ASSIGNMENT >> In the part of the records that opens with the line containing "kurumlarını yeni yaklaşımları benimsemeleri" and closes with the line containing "yönteminde öğrenmesine olanak", rename "Öğretmenler" to "Eğitimciler" and reproduce only those lines, leaving everything else unchanged.

Dataset entries
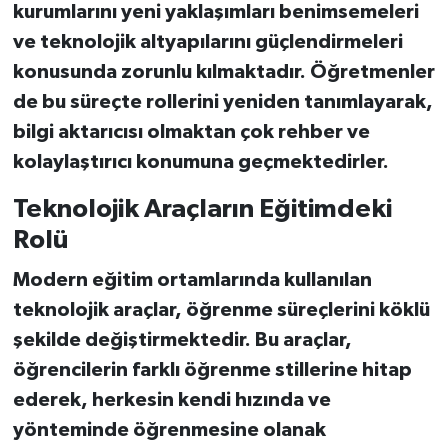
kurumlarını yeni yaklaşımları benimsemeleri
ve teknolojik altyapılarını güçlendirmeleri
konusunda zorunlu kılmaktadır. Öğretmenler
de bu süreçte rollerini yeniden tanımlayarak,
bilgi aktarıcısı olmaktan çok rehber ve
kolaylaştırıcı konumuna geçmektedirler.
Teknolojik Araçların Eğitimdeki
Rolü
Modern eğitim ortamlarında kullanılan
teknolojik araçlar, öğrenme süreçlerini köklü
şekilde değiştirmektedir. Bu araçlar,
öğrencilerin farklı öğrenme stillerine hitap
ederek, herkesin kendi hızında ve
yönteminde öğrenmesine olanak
...
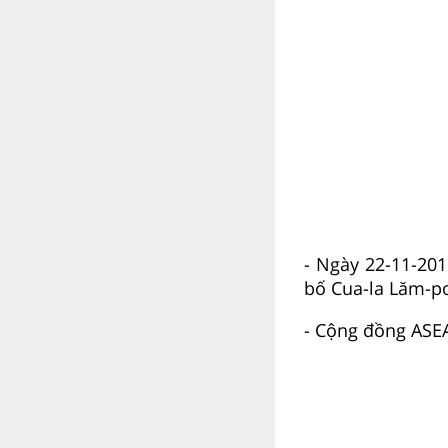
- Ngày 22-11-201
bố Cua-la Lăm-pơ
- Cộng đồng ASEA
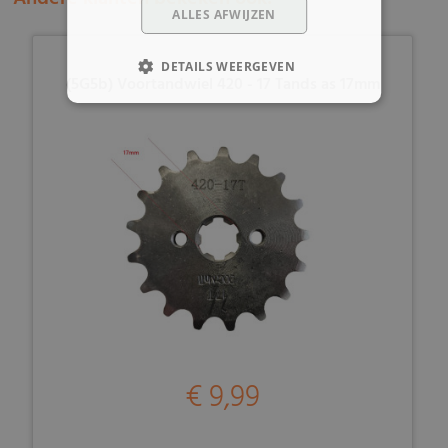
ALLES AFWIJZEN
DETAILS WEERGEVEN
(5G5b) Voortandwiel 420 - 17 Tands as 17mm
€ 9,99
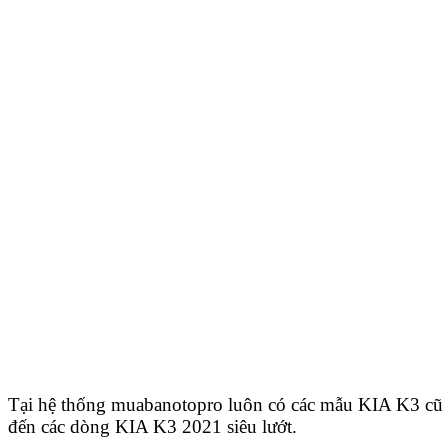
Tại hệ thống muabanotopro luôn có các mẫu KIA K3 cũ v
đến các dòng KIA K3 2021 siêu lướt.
...
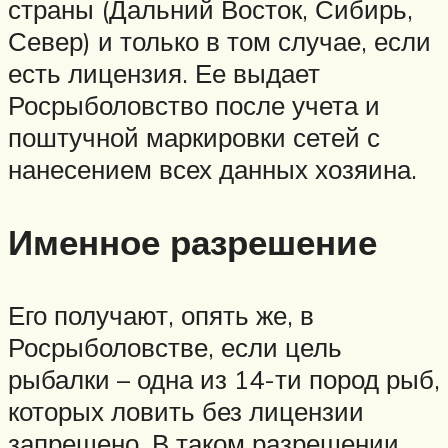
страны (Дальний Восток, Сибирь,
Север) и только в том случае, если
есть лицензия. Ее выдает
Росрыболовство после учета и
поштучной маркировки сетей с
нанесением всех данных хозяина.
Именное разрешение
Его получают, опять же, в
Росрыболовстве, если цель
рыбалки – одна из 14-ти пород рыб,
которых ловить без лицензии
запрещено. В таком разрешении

TASK SOLUTION >>
kurumlarını yeni yaklaşımları benimsemeleri
ve teknolojik altyapılarını güçlendirmeleri
konusunda zorunlu kılmaktadır. Eğitimciler
de bu süreçte rollerini yeniden tanımlayarak,
bilgi aktarıcısı olmaktan çok rehber ve
kolaylaştırıcı konumuna geçmektedirler.
Teknolojik Araçların Eğitimdeki
Rolü
Modern eğitim ortamlarında kullanılan
teknolojik araçlar, öğrenme süreçlerini köklü
şekilde değiştirmektedir. Bu araçlar,
öğrencilerin farklı öğrenme stillerine hitap
ederek, herkesin kendi hızında ve
yönteminde öğrenmesine olanak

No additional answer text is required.